Welcome to the favelas of Brazil, places where basic utilities are unreliable or non-existent and police only patrol in armed platoons—the kinds of places that definitely don’t show up in any travel brochures. Set during the 1960s, ’70s, and ’80s, the movie’s drug dealers and petty thieves rise and fall; only the location remains constant.

The story is told through the eyes of Rocket, who grows from boy (Otavio) to man (Rodrigues) during the course of the film. Rocket has enough sense to want a life as a photographer rather than following in his brother’s footsteps to a life of petty crime and untimely demise. Rocket watches as his bloodthirsty peer Li’l Dice (Silva) grows up to be an even more bloodthirsty young man known as Li’l Ze (Firmino da Hora). Li’l Ze kills his way to the top of the drug trade in the ’70s, establishing himself as the de facto leader of the city. In the last act Li’l Ze antagonizes rival drug lord Carrot (Nachtergaele) and former soldier Knockout Ned (Jorge), overextending his resources and starting a street war with an army of children as the foot soldiers.

Fernando Meirelles is smart enough not to let Rocket’s story ever eclipse the events taking place in the city. His cast is handpicked from the children from the favelas and shot on location with the permission of local community “leaders.” This helps keep the movie grounded and removes doubt of any embellishments on the director’s part. The young child actors play their parts, shooting each other and robbing everyone else with zeal. When one boy, desperate for gang membership, proclaims, “I smoke, I snort, I’ve killed and robbed. I’m a man!” he says it with such conviction that it raises the question of exactly how much acting is going on. Meirelles also uses hand-held cameras to keep with that urban feel, but this trick does not work to the film’s advantage.

Think Goodfellas without the glamour and you have City Of God. When Li’l Ze is on top of the world as undisputed king of the city he still doesn’t own a car, can’t afford to move out, and is unable to operate a camera. Li’l Ze is very much a star in hell during the idyllic ’70s, but he, Rocket, and the rest of the characters seem to forget this. The characters and Li’l Ze especially are at the highest plane of Dante’s Inferno, preparing to transcend their demonic origins. When the gang war starts, everyone is snapped back to the reality that God abandoned this city long ago. The characters begin their descent into bottomless perdition.

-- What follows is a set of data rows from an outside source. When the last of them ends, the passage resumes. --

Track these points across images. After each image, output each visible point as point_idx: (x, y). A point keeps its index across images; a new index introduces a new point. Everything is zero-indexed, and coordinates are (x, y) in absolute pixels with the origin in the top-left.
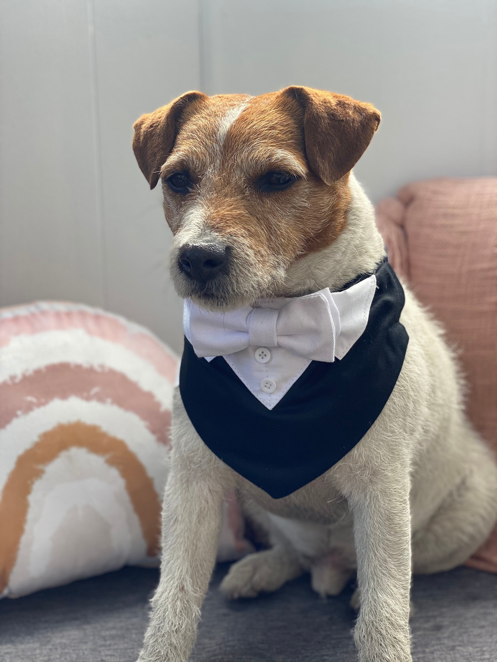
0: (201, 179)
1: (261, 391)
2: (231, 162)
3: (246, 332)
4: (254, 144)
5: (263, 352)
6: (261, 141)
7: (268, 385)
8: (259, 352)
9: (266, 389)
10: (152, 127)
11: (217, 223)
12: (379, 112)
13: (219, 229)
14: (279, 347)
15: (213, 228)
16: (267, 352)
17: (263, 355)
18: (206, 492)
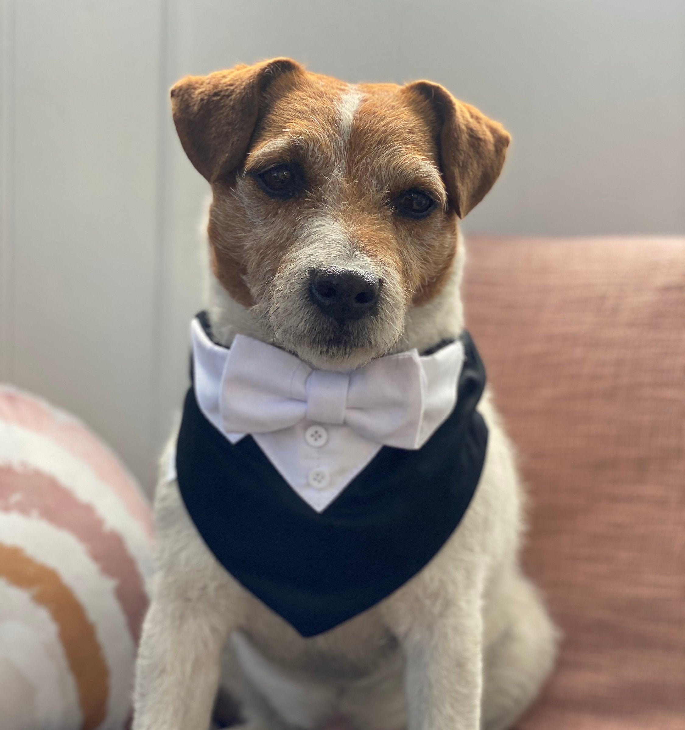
0: (326, 181)
1: (308, 485)
2: (361, 166)
3: (303, 401)
4: (396, 147)
5: (316, 432)
6: (404, 146)
7: (319, 478)
8: (311, 430)
9: (315, 484)
10: (219, 95)
11: (366, 244)
12: (511, 138)
13: (370, 253)
14: (345, 424)
15: (363, 250)
16: (322, 431)
17: (316, 436)
18: (207, 631)
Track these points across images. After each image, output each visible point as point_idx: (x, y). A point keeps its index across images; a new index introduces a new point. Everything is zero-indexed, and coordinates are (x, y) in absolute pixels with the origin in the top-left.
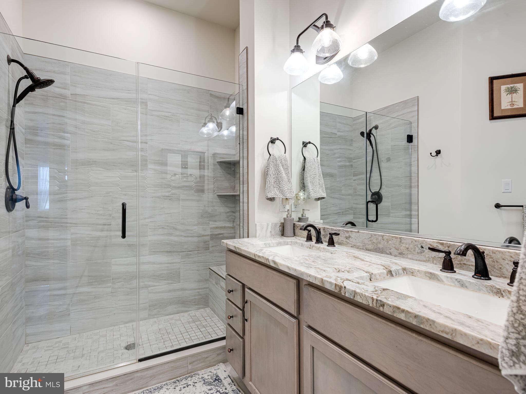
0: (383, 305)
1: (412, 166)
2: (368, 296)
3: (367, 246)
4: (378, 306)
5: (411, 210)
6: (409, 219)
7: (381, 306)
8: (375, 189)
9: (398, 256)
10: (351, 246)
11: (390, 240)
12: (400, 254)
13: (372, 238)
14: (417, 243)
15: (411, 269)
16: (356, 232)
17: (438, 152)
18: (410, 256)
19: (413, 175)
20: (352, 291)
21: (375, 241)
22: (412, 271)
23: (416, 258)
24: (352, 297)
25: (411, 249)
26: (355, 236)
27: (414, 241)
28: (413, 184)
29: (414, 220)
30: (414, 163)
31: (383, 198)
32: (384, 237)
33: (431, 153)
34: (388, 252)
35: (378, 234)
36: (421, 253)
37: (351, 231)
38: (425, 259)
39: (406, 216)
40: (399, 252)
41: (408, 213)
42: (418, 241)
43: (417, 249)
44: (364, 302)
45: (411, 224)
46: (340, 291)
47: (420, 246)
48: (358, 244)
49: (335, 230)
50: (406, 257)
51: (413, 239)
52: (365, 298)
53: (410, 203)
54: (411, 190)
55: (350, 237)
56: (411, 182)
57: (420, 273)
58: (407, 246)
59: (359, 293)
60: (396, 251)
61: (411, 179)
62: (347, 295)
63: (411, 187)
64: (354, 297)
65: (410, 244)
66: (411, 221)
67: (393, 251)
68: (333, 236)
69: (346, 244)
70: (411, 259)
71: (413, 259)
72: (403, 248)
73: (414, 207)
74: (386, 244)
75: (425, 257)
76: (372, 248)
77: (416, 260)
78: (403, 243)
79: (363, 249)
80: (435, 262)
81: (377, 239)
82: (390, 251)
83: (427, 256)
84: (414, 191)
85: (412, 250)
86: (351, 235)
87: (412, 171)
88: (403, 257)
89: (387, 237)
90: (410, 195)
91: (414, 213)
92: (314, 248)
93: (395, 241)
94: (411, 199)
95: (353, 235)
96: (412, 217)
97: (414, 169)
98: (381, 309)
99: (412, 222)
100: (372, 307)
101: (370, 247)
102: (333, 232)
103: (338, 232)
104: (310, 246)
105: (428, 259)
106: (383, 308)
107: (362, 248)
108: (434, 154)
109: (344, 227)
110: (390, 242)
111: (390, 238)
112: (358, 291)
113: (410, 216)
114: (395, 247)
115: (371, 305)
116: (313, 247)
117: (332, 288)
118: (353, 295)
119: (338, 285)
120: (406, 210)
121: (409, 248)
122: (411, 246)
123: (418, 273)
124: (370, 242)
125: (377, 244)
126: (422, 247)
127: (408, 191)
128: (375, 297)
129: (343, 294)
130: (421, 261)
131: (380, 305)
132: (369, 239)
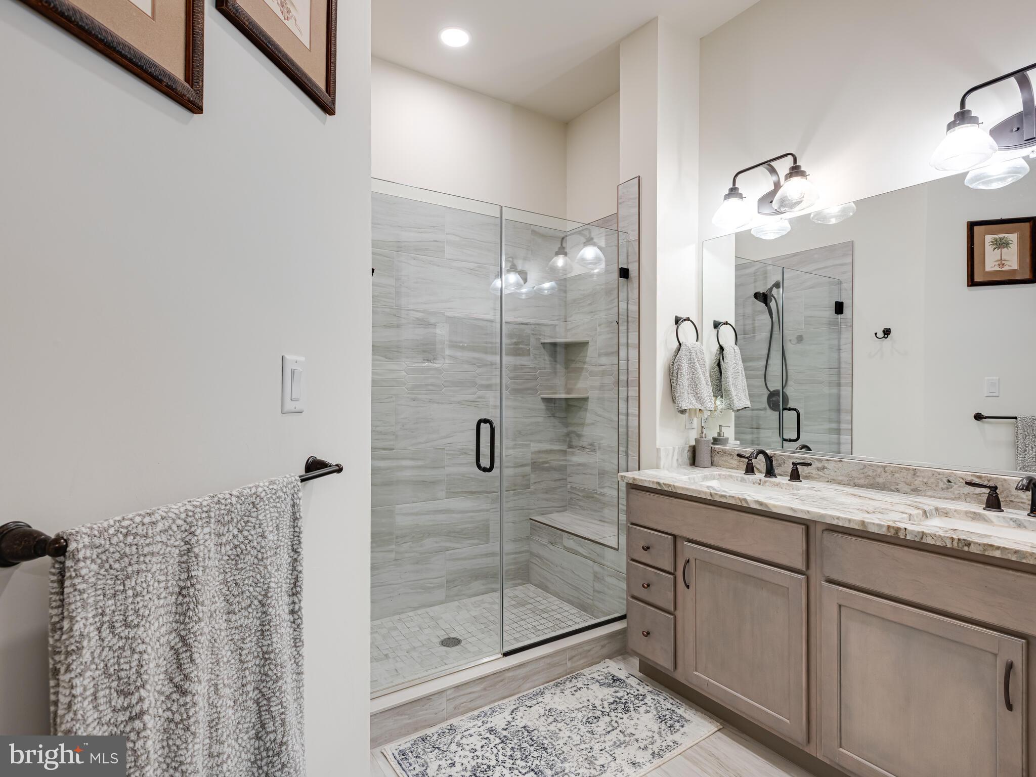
0: (968, 544)
1: (842, 351)
2: (945, 536)
3: (856, 481)
4: (960, 545)
5: (839, 422)
6: (836, 436)
7: (966, 545)
8: (775, 385)
9: (909, 494)
10: (827, 480)
11: (897, 473)
12: (913, 490)
13: (866, 470)
14: (941, 476)
15: (945, 508)
16: (836, 461)
17: (887, 332)
18: (929, 493)
19: (843, 365)
20: (919, 532)
21: (870, 473)
22: (945, 512)
23: (939, 495)
24: (917, 540)
25: (932, 483)
26: (835, 467)
27: (936, 474)
28: (843, 381)
29: (845, 438)
30: (846, 347)
31: (790, 401)
32: (886, 469)
33: (876, 334)
34: (893, 488)
35: (876, 465)
36: (948, 488)
37: (827, 460)
38: (953, 497)
39: (830, 431)
40: (912, 488)
41: (834, 426)
42: (943, 474)
43: (941, 484)
44: (938, 544)
45: (839, 444)
46: (897, 533)
47: (945, 480)
48: (840, 478)
49: (797, 458)
50: (923, 494)
51: (935, 471)
52: (940, 539)
53: (839, 411)
54: (839, 390)
55: (824, 468)
56: (839, 377)
57: (958, 514)
58: (925, 480)
59: (929, 534)
60: (907, 486)
61: (839, 372)
62: (908, 537)
63: (839, 385)
64: (922, 538)
65: (930, 478)
66: (839, 439)
67: (901, 486)
68: (798, 466)
69: (816, 478)
70: (931, 497)
71: (934, 497)
72: (918, 482)
73: (845, 417)
74: (890, 478)
75: (954, 494)
76: (866, 483)
77: (940, 498)
78: (918, 476)
79: (849, 485)
80: (968, 499)
81: (874, 471)
82: (897, 487)
83: (957, 492)
84: (845, 391)
85: (934, 486)
86: (826, 465)
87: (843, 360)
88: (919, 495)
89: (892, 469)
90: (839, 397)
91: (843, 426)
92: (767, 484)
93: (905, 474)
94: (839, 404)
95: (830, 466)
96: (842, 432)
97: (845, 356)
98: (966, 549)
99: (842, 441)
100: (952, 549)
101: (862, 482)
102: (798, 461)
103: (809, 462)
104: (760, 480)
105: (957, 496)
106: (969, 548)
107: (846, 483)
108: (881, 335)
109: (799, 452)
110: (897, 475)
111: (897, 469)
112: (926, 531)
113: (838, 431)
114: (905, 482)
115: (949, 546)
116: (765, 482)
117: (883, 531)
118: (919, 537)
119: (893, 527)
120: (830, 421)
121: (929, 482)
122: (932, 480)
123: (955, 513)
124: (862, 476)
125: (874, 478)
126: (949, 481)
127: (834, 391)
128: (955, 537)
129: (902, 537)
130: (948, 499)
131: (963, 544)
132: (861, 471)
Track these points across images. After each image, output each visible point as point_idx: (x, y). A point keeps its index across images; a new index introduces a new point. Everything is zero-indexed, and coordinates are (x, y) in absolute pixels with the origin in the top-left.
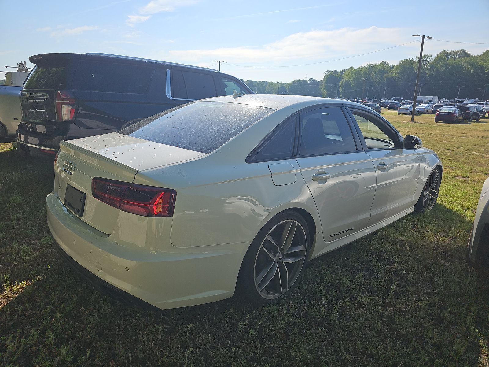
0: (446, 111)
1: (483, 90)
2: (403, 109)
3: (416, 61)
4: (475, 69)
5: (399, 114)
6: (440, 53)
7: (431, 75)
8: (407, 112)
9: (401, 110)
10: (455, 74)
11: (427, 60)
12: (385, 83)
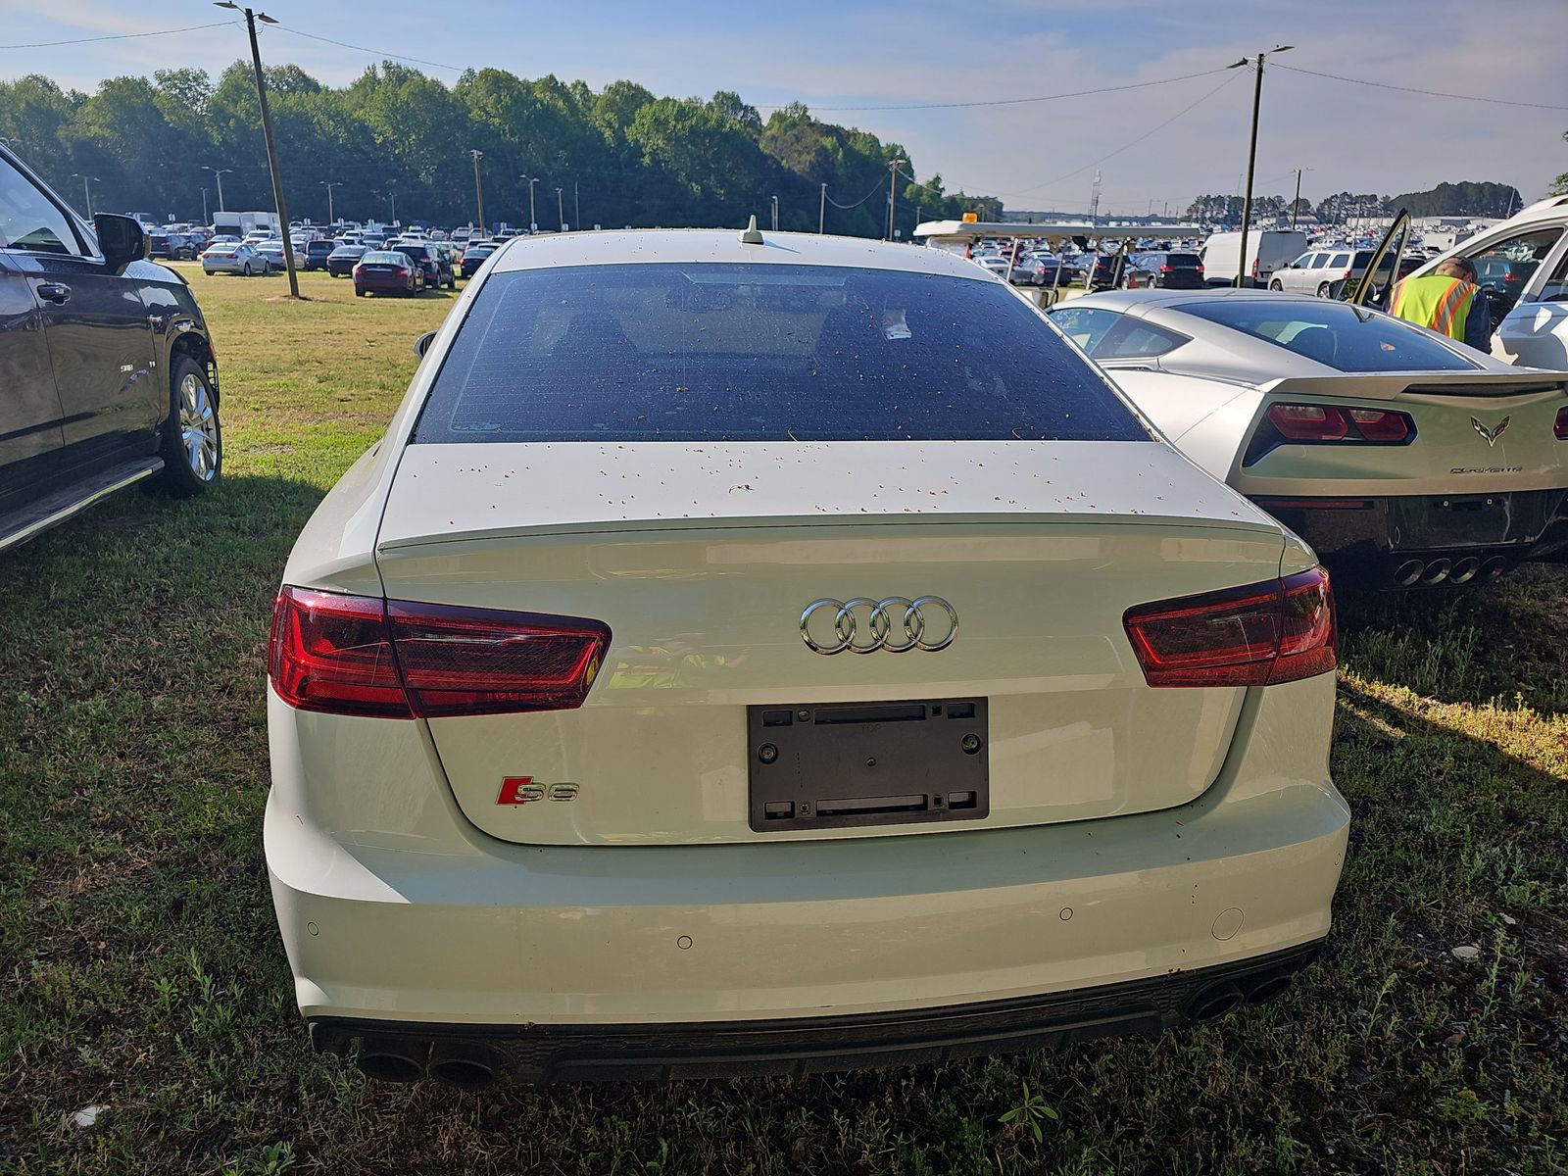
0: (378, 262)
1: (388, 197)
2: (217, 256)
3: (160, 88)
4: (347, 130)
5: (210, 273)
6: (231, 71)
7: (224, 142)
8: (235, 268)
9: (213, 258)
10: (298, 144)
11: (197, 88)
12: (72, 159)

The novelty of the location is only half of the appeal of City Of God. The other half comes from its large cast of characters whose stories are inextricably bound to the city. All walks of life get examined, from lowly street couriers and drug addicts to the mighty drug kingpins and yes, even the hopeless innocents who just want to go about their business. Toward the finale the film treads dangerously close to cliché, but it only serves to remind us that these sayings bear a kernel of truth. We are constantly warned of the inescapable conclusion to a life of crime and Knockout Ned is an embodiment of a man consumed by rage. In the end the war is over and a new gang of kids is in charge, but we know that it won’t be long before another group of still younger children makes a play for power, creating another chapter in the unending cycle of violence. City Of God is disturbing, but it tells a story worth telling, making it easy to recommend and impossible to forget.